Wednesday, May 27, 2015

Gyan Prakash, The Indian Origin History Author Talks About His Newly Released Book Mumbai Fables

Indian born History professor at Princeton University, USA, Gyan Prakash is a historian of modern India whose general field of research and teaching interests concerns urban modernity, the colonial genealogies of modernity, and problems of post-colonial thought and politics. He teaches graduate students about modern South Asian history, colonialism and post-colonial theory, urban history, global history, and history of science.
Gyan Prakash Author
Author: Gyan Prakash

The historian is a B.A. (history) from Delhi University, an M.A. (history) from JNU, and a Ph.D. (history) from the University of Pennsylvania. He is the author quite a few books like Bonded Histories: Genealogies of Labor Servitude in Colonial India (1990), Another Reason: Science and the Imagination of Modern India (1999), Worlds Together: Worlds Apart: A History of the Modern World, 1300 to the Present (2002), etc.

One of his recently published books, Mumbai Fables has been made into a major Bollywood motion picture named bombay Velvet. The book is a detailed description of the history of the city and its rise as a metropolis. Here is a sneak peak into the mind of the eminent historian as he speaks on the book, his love for history, and more:

Que: Your new book Mumbai Fables explores and depicts Mumbai city and its rich history with excruciating detail. Why did you decide to make Mumbai as the centre of your next book? Why not any other city?



Gyan Prakash: I was fascinated with Mumbai, or Bombay as it was then known, since my childhood. I grew up in Patna, where our home used to subscribe to the tabloid Blitz, and the magazine Illustrated Weekly. We saw Hindi films regularly. From all these, Bombay appeared not just as a city, but as a legend, a myth, an idea. It seemed like a magical place. Others had their New York, Paris, and London. Bombay was out shining metropolis. No other city in India had quite the same image. Bombay seemed to be the classic modern city. This childhood remained on my mind as I grew up. After finishing my last book, I decided in 2000 to come to Mumbai, I spent three months then, walking the city and talking to people. Usually, when you visit the actual place, the image you are carrying in your head crashes. In my case, those three months made the image more compelling, the myth became richer. I am a historian. So I decided to dig, to excavate what lies behind the city’s image, what are the back stories behind Mumbai’s representation as a city of opportunity and dreams.


Mumbai Fables Book
Que: How did you research for the book?

Gyan Prakash: For the next eight years, I regularly spent at least three to four months every year in Mumbai. Here, I would meet and talk to people, use the Maharashtra State Archives, hunt for materials in libraries and in private collections. Sadly, archival materials and other sources on Mumbai are not preserved in the city. For example, I failed to find a continuous run of the tabloid Blitz in Mumbai. So, I conducted research in the British Library, London, and utilized archives and libraries in the United States, where I found microfilms of newspapers and other materials that were not accessible in Mumbai.

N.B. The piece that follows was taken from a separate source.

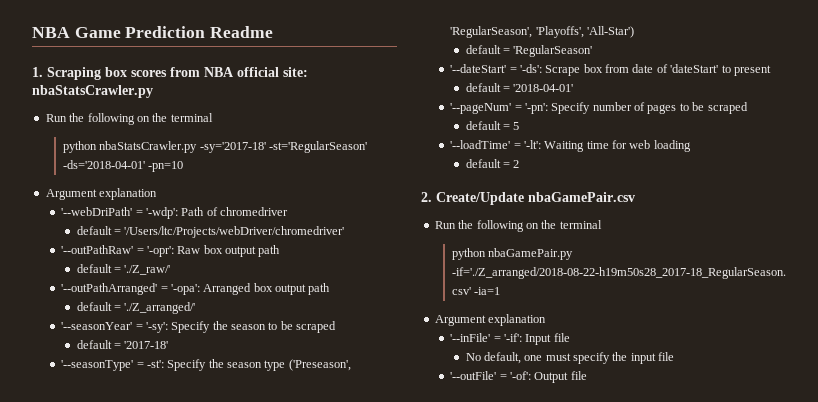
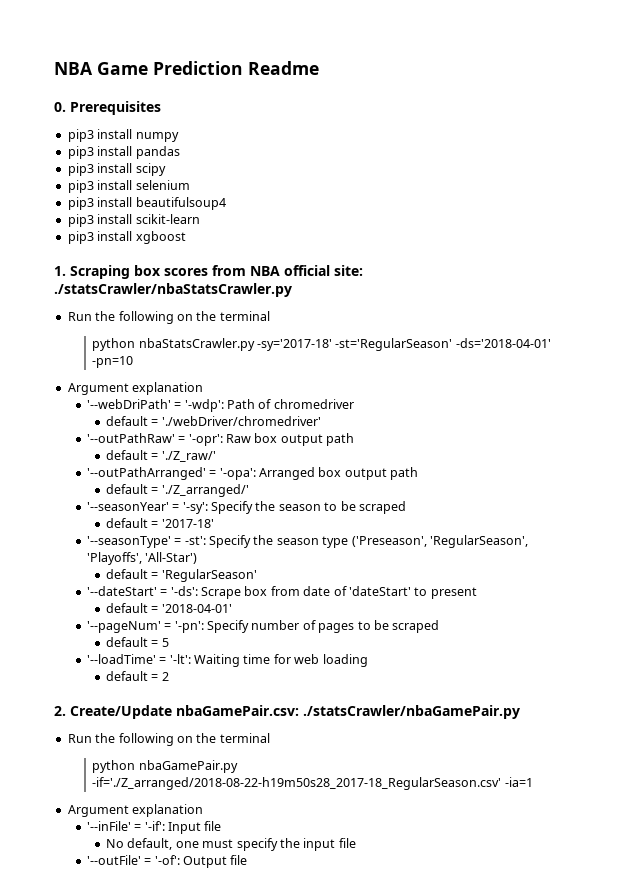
(274, 32) none -> [54,101,161,115] [67,129,179,142] [67,146,180,159] [67,163,166,176] [67,180,190,193] [67,197,226,210] [67,214,200,227] [67,231,186,244] // 0. Prerequisites // pip3 install numpy // pip3 install pandas // pip3 install scipy // pip3 install selenium // pip3 install beautifulsoup4 // pip3 install scikit-learn // pip3 install xgboost
[32,85,153,98] nbaStatsCrawler.py -> [54,283,292,297] ./statsCrawler/nbaStatsCrawler.py
[124,226,345,238] '/Users/ltc/Projects/webDriver/chromedriver' -> [161,416,321,426] './webDriver/chromedriver'
[528,192,635,202] nbaGamePair.csv -> [176,705,520,719] nbaGamePair.csv: ./statsCrawler/nbaGamePair.py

Que: What is it about History that fascinates you? How did this fascination develop?


Gyan Prakash: Initially, I became interested in history because the past fascinated me - how governments ruled, how people lived and loved, what they cared for, what objects they produced, etc. But the more I dealt with the objects from the past, the more interested I became in asking what is the process by which something is declared as over and done with, as history. To me, artifacts from the past - documents, images, material objects, built forms, institutions, etc. - not only tell us about the time gone by, but also contain traces of processes and forces that rendered them as history. So, for example, when I look at the Mumbai tabloids from the 1960s and things that they wrote about, they also tell me about how they were discarded as remainders of the past. In this sense, the past is also about the present; it is about how the present comes into existence by discarding something as history.


Que: How does it feel about Mumbai Fables adapted as a Bollywood movie? Have you seen Bombay Velvet? If yes, do you think it's does justice to the book?

Gyan Prakash: I have seen the film, four times already! I love the film. Since the film is not a documentary, it fictionalizes the historical events and transformations presented in the book and shows them in terms of the everyday lives of certain protagonists. And I think it does a good job of it. The film is also a stylized representation of history, so obviously it would be silly to look for one to one correspondence between fiction and reality. But I am very happy about the film.

Que: What is your next project? Tell us something about it?

Gyan Prakash: I am now working on a book on the Emergency. This was a momentous and turning point in the country, but curiously there is no history written on it. For the past few years I have been researching the subject and I expect to publish a book on it by the end of 2016.